Looking over the various income areas we watch we are kind of amazed that the REITs just keep marching higher–although by now it is becoming clearer that the commercial space is overheating and we have seen property changing hands in New York City at cap rates of 1-2%. Who buys property with a current cap rate of 1-2% expecting to either raise rents by 100% or expecting values to skyrocket even further? Only a damn fool caught up in the manic of the moment. That is what free money will do to markets-but the piper will be paid down the line. If one will remember 18 months ago REITs overheated and then when the taper tantrumcame they retreated by 20-40%. While it won’t be the threat of higher interest rates this time it will be a drastic slowing of business conditions that finally wake up the REIT investor to the fact that values can grow to the sky, but at some point someone will yell ‘fire’ and eveyone will bail out. We hold numerous REITs in the models which we will begin to thin out this coming week. In our personal account we hold mainly apartment REITs-Independant Realty Trust (ticker:IRT) and Bluerock Residential Growth REIT (ticker:BRG) and we will continue to hold these shares in all accounts.

MLP’s continue to be the dogs of all income investments as well as being the most dangerous. While the more ‘seasoned’ issues continue to hold up quite well they do not pay distributions that are very high and we believe that even these issues do not provide the risk/reward necessary for us to consider holding them.  We most closely watch the upstream companies such as LinnCo, Breitburn, Mid-Con, Legacy Reserves etc. and while they did have 1 day of up prices this are dead money (at best) and we expect all of them to eliminate their distributions by year end–barring some black swan event in the oil markets. After they go through redeterminations (usually twice a year) and are required to write down reserves that are not economically recoverable we will find out who is a contender and who is a pretender. This is the important part that is not being talked about. All of these clowns are giving presentations on their hedges etc, but none of them are talking about what happens to their credit availability when the value of oil in the ground evaporates. This is what we are watching closely as it has the potential to send some of the upstreams to the bankruptcy heap (or to a fire sale). Unfortuately you have to dig deep to find out the answers to these questions–but we will be watching continually. While an investor might pick up a couple dollars on a quick flip of their preferred issues it would not surprise us that before the year is out some of these MLP’s will suspend payments. If you are buying these preferreds you should consider yourself a speculative and not a conservative income investor.

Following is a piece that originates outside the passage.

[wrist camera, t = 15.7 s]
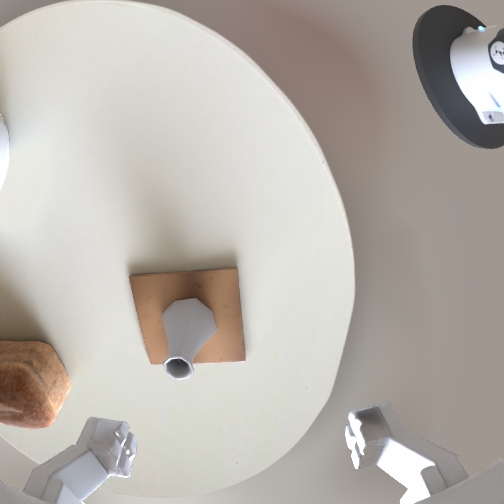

With interest rates falling you might expect preferreds to continue higher–but as a group they are treading water. Investment grade issues are outperforming the junk issues and with the tepid global economy we would expect this to continue. CHS did launch their new 7.50% preferred issue (Temp ticker:CHNPP) this week and it didn’t disappoint with good demand it ended the week at $25.52. We picked up some in the models (which we can’t enter on the spreadsheets yet as the quotes aren’t in the ‘system’ yet) as well as a chunk in personal accounts. Our thoughts now is that one should only be buying the quality or the shorter maturity Term Preferreds. Exchange traded debt issues are moving higher by a tiny amount as many of these issues are investment grade and with falling interest rates they are seeing some demand.

Our Canadian issues do just fine. For some reason we can’t force ourselves to watch them as closely as we should. We do watch Leisureworld Senior Care (ticker:LWSCF on the pink sheets in the U.S) as we think this is an excellently run company and we expect they will raise their distribution in the near future. We own this issue in our personal accounts as well as in the models. The dividend isn’t huge, but there may be capital gains potential.